* [Text section]
-- Opening Marker --
RNRB introduced Finance (No. 2) Act 2015, phased in from April 2017: £100k (2017-18), £125k (2018-19), £150k (2019-20), £175k (2020-21 onwards).
Fees
No HMRC fee for IHT435. Probate fee: £300 for estates over £5,000. Real cost of getting wrong: 40% on £175,000 = £70,000 tax. Double with spouse’s TRNRB: £140,000.
How to Complete It
Box 1-3: Deceased’s details
Full name, date of death, IHT reference. Must match IHT400 exactly.
Box 4: Residence in estate?
Tick yes if deceased owned any interest in a dwelling at death — freehold, leasehold, beneficial share. Holiday home or buy-to-let does not qualify unless deceased lived in it as residence. If no: move to downsizing.
Box 5-7: Qualifying residential interest
Property description, open-market value at death, deceased’s share. Joint tenants: 50% (or equal share). Tenants in common: recorded beneficial share. Same valuation as IHT400 — HMRC cross-checks.
Box 8-10: Direct descendants
Strict statutory definition (s.8K IHTA 1984): children (including adopted, stepchildren, formally fostered), grandchildren, further issue. Also: spouse/civil partner of direct descendant; widow/widower of pre-deceased direct descendant (not remarried).
NOT direct descendants: nieces, nephews, siblings, friends. If home passes to them: no RNRB.
Box 11-13: How property passes
Must be “closely inherited”: on death, by will, intestacy, survivorship, qualifying trust. Outright gifts and life interests qualify. Discretionary trusts generally do NOT unless: bereaved minor’s trust, 18-to-25 trust, immediate post-death interest, or disabled person’s trust.
Box 14-17: RNRB calculation
Maximum 2026: £175,000. Actual available = lower of: (a) value of QRI passing to descendants, (b) £175,000 cap. Estate over £2m: apply taper (£1 RNRB lost per £2 over). Estate £2.35m+: RNRB wiped out entirely.
Box 18-22: Downsizing addition
If deceased downsized, disposed of, or ceased owning a QRI on or after 8 July 2015, and current estate no longer contains QRI worth full £175,000: downsizing addition may preserve lost allowance. Need: value of former residence at disposal, deceased’s share, evidence equivalent-value assets (or proceeds) pass to direct descendants.
Key Deadlines
- IHT400 with IHT435: 12 months from end of month of death
- IHT payment: 6 months from end of month of death (interest after)
-- Closing Marker --
* [Input data]
-- Opening Marker --
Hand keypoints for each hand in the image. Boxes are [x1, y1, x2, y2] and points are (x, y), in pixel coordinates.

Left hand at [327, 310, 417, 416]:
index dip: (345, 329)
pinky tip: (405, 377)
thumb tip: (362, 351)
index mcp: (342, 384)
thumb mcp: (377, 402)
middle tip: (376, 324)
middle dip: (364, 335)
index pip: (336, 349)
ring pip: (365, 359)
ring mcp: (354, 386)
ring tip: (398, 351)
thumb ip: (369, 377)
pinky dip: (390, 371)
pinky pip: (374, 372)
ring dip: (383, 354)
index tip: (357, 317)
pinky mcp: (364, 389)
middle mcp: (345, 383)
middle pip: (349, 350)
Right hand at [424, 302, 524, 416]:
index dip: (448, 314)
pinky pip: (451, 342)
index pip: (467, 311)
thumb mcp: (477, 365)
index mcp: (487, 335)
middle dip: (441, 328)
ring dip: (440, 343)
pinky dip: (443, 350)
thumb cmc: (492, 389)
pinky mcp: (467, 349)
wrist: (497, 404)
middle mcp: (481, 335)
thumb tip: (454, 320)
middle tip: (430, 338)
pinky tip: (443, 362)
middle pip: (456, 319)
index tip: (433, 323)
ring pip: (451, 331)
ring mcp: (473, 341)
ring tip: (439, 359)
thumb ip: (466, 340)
-- Closing Marker --
-- Opening Marker --
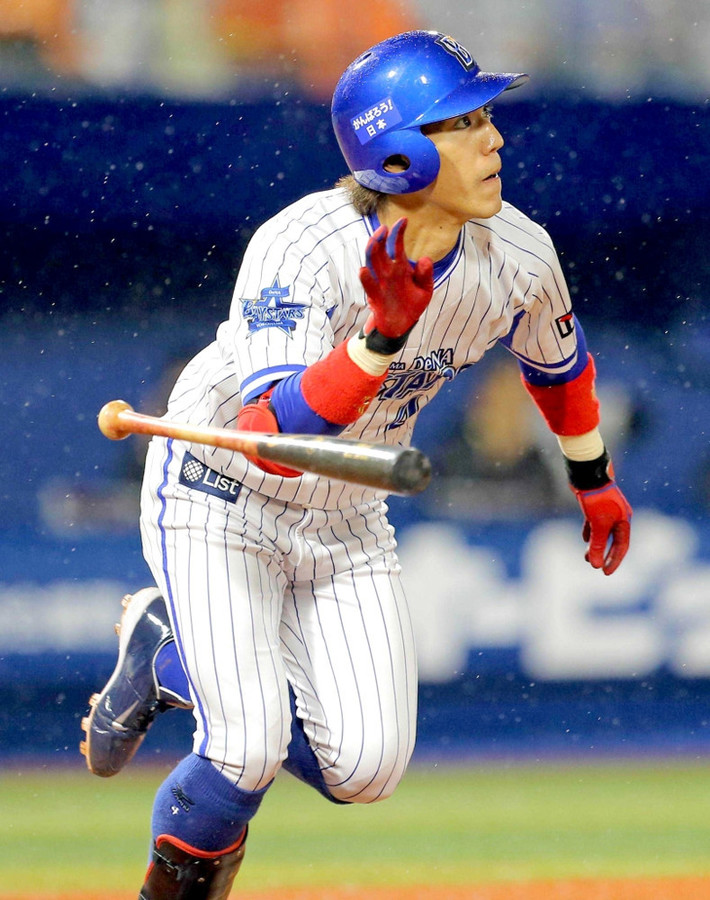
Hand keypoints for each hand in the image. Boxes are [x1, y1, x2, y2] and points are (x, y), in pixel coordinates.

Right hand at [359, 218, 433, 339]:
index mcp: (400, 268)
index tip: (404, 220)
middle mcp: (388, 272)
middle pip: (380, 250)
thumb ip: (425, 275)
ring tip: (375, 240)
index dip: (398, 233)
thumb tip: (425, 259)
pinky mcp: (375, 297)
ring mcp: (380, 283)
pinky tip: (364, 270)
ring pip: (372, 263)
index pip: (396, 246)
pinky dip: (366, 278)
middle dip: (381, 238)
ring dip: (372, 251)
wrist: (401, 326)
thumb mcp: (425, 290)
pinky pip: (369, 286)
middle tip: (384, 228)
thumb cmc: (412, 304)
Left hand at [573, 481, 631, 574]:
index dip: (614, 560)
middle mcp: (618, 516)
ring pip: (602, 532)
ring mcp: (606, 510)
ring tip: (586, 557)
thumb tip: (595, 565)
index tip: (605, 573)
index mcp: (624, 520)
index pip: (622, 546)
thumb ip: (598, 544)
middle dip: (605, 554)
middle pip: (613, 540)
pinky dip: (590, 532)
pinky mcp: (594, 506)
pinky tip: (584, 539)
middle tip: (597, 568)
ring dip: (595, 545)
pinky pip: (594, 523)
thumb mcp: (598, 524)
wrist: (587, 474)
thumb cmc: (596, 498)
-- Closing Marker --
* [Tasks for this exercise]
1. Update the IHT435 guide passage starting with "Box 4: Residence" and going on through "IHT400 — HMRC cross-checks.", replacing "Holiday home" with "Second home".
2. Answer these from the IHT435 guide:
(a) What probate fee applies to estates over £5,000?
(b) At what estate value is the RNRB wiped out entirely?
(c) What is the deadline for IHT payment?

* [Replies]
1.
Box 4: Residence in estate?
Tick yes if deceased owned any interest in a dwelling at death — freehold, leasehold, beneficial share. Second home or buy-to-let does not qualify unless deceased lived in it as residence. If no: move to downsizing.
Box 5-7: Qualifying residential interest
Property description, open-market value at death, deceased’s share. Joint tenants: 50% (or equal share). Tenants in common: recorded beneficial share. Same valuation as IHT400 — HMRC cross-checks.

2.
(a) £300
(b) £2.35m+
(c) 6 months from the end of the month of death, with interest charged after that